* **Exercise aim**:
Identify every line in the records that contains the string "Ferienfreizeit", matching case exactly, and copy each of those lines in full.
....
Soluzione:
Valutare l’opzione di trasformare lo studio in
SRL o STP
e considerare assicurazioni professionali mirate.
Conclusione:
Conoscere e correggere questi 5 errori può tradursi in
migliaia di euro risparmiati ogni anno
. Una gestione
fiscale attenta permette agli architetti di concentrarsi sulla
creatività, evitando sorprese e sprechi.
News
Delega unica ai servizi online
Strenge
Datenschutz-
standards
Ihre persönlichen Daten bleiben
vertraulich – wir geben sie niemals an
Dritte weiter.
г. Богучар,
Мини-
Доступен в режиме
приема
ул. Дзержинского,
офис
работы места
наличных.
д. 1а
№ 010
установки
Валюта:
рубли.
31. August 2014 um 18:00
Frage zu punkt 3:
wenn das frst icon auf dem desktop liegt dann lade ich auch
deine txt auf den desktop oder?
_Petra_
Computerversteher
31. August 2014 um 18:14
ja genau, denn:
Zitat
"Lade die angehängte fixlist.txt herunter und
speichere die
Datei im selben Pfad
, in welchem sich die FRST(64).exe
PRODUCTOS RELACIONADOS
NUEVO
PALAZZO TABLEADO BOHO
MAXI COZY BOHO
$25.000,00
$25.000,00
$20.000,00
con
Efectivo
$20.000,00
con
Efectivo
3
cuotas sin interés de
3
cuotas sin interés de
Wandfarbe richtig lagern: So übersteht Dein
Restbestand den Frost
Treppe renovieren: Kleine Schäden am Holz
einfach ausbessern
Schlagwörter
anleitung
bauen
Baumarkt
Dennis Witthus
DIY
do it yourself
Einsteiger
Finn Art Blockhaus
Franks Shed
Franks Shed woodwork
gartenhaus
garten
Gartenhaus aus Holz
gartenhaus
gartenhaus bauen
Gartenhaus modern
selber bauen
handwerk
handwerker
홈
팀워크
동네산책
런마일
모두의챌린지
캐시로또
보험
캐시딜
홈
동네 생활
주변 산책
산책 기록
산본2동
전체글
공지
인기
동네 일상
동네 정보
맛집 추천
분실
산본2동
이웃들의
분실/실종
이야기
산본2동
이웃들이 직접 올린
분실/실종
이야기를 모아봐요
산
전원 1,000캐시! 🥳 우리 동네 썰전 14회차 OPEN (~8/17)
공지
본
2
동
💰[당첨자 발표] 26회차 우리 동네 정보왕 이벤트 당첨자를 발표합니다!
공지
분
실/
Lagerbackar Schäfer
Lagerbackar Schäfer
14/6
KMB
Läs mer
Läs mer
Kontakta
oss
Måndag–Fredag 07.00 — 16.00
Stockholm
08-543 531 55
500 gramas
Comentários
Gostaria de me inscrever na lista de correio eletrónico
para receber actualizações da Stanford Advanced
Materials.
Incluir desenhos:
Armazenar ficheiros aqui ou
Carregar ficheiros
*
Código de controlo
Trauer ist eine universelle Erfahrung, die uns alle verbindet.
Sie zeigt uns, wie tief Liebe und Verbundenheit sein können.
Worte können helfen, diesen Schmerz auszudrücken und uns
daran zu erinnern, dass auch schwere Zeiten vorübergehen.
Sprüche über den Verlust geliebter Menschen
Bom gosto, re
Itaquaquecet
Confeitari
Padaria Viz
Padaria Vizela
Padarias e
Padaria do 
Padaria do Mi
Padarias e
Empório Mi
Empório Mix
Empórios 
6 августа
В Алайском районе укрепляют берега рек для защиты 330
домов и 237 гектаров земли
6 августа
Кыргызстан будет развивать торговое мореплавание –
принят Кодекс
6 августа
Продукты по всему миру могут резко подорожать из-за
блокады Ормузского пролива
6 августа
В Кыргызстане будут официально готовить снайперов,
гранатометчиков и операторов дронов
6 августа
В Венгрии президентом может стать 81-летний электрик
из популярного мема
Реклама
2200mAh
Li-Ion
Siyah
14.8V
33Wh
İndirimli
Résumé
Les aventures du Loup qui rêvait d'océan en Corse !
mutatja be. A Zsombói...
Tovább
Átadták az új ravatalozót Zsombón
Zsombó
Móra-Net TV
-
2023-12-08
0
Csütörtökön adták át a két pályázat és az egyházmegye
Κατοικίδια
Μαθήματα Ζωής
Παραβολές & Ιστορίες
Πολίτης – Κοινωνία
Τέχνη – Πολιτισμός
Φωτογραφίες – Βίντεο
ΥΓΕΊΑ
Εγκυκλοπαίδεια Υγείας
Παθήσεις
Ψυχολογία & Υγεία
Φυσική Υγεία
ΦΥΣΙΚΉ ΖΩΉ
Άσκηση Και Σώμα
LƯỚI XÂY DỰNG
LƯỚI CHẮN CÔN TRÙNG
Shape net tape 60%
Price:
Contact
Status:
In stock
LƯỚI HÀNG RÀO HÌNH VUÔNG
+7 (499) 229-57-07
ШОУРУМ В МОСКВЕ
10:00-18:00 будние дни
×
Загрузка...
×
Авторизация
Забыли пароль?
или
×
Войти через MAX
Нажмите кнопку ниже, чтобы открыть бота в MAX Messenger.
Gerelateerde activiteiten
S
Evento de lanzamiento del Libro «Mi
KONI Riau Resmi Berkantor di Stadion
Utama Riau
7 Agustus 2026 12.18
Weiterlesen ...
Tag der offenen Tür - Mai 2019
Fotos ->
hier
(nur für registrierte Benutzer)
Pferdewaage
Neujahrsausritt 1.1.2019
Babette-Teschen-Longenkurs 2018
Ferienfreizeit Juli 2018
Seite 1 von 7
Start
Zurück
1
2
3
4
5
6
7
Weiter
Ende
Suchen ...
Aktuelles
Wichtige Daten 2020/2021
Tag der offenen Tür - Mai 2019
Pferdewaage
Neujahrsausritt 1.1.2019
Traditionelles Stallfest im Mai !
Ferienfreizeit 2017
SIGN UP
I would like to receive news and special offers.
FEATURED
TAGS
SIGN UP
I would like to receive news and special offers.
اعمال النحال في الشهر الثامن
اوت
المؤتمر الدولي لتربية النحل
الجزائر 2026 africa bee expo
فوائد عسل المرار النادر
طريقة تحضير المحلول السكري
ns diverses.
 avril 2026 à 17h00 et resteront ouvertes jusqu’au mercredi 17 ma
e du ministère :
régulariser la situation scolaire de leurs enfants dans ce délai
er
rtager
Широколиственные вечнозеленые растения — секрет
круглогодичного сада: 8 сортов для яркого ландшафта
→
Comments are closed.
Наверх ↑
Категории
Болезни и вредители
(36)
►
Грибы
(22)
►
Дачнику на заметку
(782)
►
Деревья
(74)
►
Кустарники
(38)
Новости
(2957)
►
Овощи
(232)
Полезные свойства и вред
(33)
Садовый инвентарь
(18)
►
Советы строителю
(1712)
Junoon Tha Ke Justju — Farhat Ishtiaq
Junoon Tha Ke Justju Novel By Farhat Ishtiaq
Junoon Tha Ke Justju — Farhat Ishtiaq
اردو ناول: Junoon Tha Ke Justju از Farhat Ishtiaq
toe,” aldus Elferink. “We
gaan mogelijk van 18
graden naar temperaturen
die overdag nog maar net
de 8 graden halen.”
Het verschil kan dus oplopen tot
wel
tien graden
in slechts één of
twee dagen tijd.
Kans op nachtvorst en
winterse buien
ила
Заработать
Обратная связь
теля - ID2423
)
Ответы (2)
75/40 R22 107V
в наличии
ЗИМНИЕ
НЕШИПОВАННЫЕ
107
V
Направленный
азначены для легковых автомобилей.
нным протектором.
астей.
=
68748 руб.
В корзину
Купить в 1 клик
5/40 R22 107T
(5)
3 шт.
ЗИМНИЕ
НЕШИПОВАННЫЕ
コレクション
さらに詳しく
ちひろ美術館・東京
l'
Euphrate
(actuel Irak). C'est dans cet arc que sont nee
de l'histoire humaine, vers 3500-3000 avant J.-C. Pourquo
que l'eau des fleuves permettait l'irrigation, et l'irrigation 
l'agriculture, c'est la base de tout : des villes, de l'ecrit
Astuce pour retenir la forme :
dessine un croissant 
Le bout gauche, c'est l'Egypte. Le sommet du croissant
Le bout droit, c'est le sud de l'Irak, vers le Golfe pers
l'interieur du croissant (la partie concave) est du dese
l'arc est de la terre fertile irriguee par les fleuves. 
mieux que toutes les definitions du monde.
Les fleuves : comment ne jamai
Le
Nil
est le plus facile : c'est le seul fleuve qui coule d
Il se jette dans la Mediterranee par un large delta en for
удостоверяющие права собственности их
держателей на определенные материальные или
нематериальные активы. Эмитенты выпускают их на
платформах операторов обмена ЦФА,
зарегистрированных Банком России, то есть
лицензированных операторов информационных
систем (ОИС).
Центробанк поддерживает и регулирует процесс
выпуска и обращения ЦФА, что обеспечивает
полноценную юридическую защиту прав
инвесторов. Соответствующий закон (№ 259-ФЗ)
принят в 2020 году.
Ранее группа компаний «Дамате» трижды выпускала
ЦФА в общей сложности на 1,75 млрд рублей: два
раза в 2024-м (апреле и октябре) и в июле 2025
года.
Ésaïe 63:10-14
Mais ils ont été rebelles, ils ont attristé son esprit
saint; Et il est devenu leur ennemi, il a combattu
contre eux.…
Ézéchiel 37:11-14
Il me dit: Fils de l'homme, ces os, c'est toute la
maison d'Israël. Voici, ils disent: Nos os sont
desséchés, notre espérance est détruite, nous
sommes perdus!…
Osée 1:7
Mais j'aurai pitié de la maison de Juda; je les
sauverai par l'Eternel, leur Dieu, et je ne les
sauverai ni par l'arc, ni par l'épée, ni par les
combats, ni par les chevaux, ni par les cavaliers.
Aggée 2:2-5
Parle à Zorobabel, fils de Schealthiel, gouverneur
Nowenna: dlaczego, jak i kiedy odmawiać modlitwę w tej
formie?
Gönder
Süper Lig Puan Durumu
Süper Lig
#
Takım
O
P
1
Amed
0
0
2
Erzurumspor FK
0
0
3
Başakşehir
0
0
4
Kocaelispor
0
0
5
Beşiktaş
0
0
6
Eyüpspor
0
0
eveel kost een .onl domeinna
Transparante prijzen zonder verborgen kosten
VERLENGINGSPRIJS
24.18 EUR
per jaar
....
* **Answer space**:
Ferienfreizeit Juli 2018
Ferienfreizeit 2017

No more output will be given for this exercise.